A device, as an antenna mast, or a machine can be mounted on the concrete floor 95 using the anchoring device of FIG. 7 in a similar manner described for the device of FIGS. 4 and 6.
After the device is mounted a grout is then poured into the hollow form which surrounds the bolt 88 and allowed to harden. If the hollow form tubular member includes a tapered portion, as shown in FIG. 7, it will tightly lock the member in place. However, the protruding base section or flanged surface will be more than sufficient for most purposes.
When the nut 90 is tightened to secure the machine to the floor any tendency of the bolt to turn about the axis 80 can be prevented by applying a wrench to the flattened section 93 of the tip of the bolt 88.
A similar restraint can be provided by utilizing a bolt 88, having a flat surface contiguous with the inner portion of the bolt head. In this manner the hold drilled in member 86 is square or rectangular and is slightly larger than the flat to prevent the rotation of the bolt member 88.
It is understood that the invention is not limited in its application to the details of construction and arrangement as described above, as it is understood that the phraseology or terminology employed herein is for purposes of description and not of limitation.
What I claim is: 1. An anchoring device for use in a concrete construction to secure a machine or similar article to a surface of said construction, said device comprising,
a. a longitudinal tubular member disposed about a given axis and having a top open face and a bottom enclosed face, said bottom enclosed face having a hole oriented about said axis,
b. a yieldable member fabricated from a material having a hole therein substantially of the same diameter as said hole in said bottom face,
'c. a plate member congruent with said yieldable member and having a hole therein substantially of the same diameter as said hole in said yieldable member,
. a bolt, having a threaded end and a head end, said head end having a diameter larger than any-of said holes, said bolt positioned through said hole in said plate member, said yieldable member and said bottom face, and extending within said tubular member along said axis, permitting said bolt to exhibit rotational motion about said axis, due to the compression and consequent expansion of said yieldable material as said bolt is moved away from said axis,
e. an elastic skin member coupled to said tubular member covering substantially all the exposed surfaces of said plate member, said yieldable member and said bolthead while securing the same to said tubular member, said elastic skin further adapted to resist adhering to concrete, whereby when said anchoring device is embedded in a concrete structure, said rotational motion is still permitted.

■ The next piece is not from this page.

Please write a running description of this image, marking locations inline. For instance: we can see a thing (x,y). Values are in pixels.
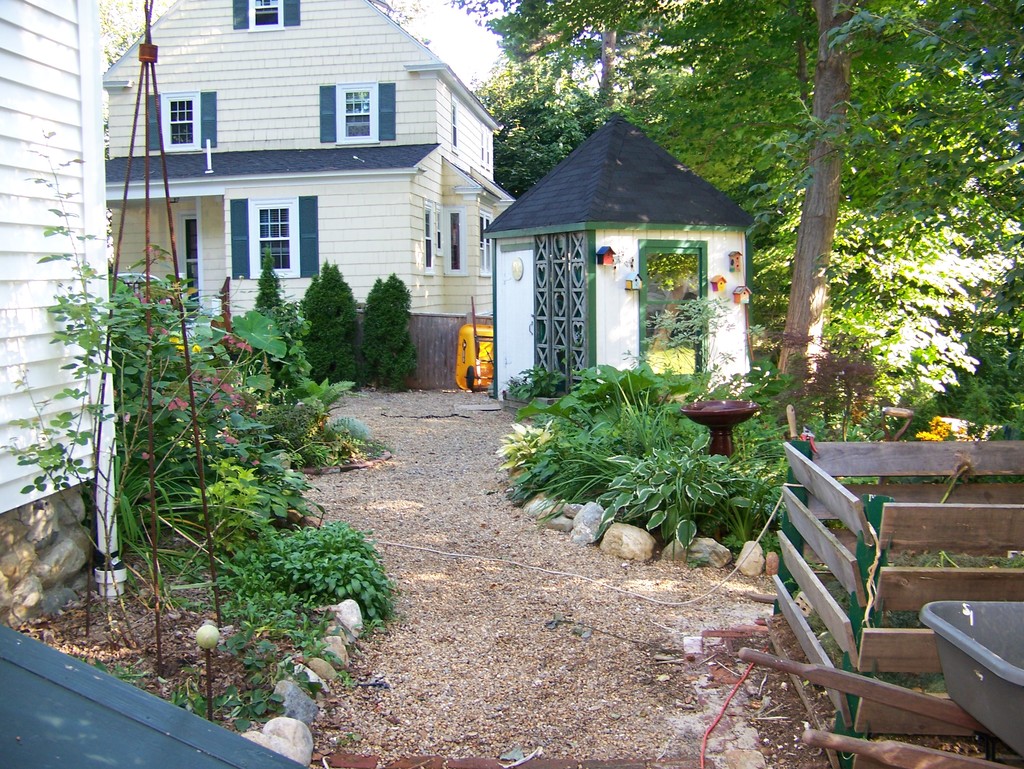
The picture is taken outside a house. In the foreground of the picture (546,506) there are plants (248,504), soil (147,668), wooden objects (857,597) and some other material (961,654). In the center of the picture (541,278) there are trees (329,283), room (565,221), house (320,125) and windows (341,104). Sky (441,49) is clear and it is sunny.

f. a grout material is disposed within said tubular member and surrounding said bolt for constraining any motion of said bolt member after said bolt is in a desired one of the plurality of positions permitted by said rotational motion,
g. means coupled to said threaded end of said bolt to couple said machine to said construction.
2. The anchoring device in accordance with claim 1 further comprising a cover member substantially congruent with said top open face of said tubular member, said cover member having a hole therein oriented about said given axis when said cover member is placed in congruency, to permit said threaded end of said bolt to protrude therethrough above said face, and
means coupling said threaded member to said cover member to maintain the position of said bolt along said given axis.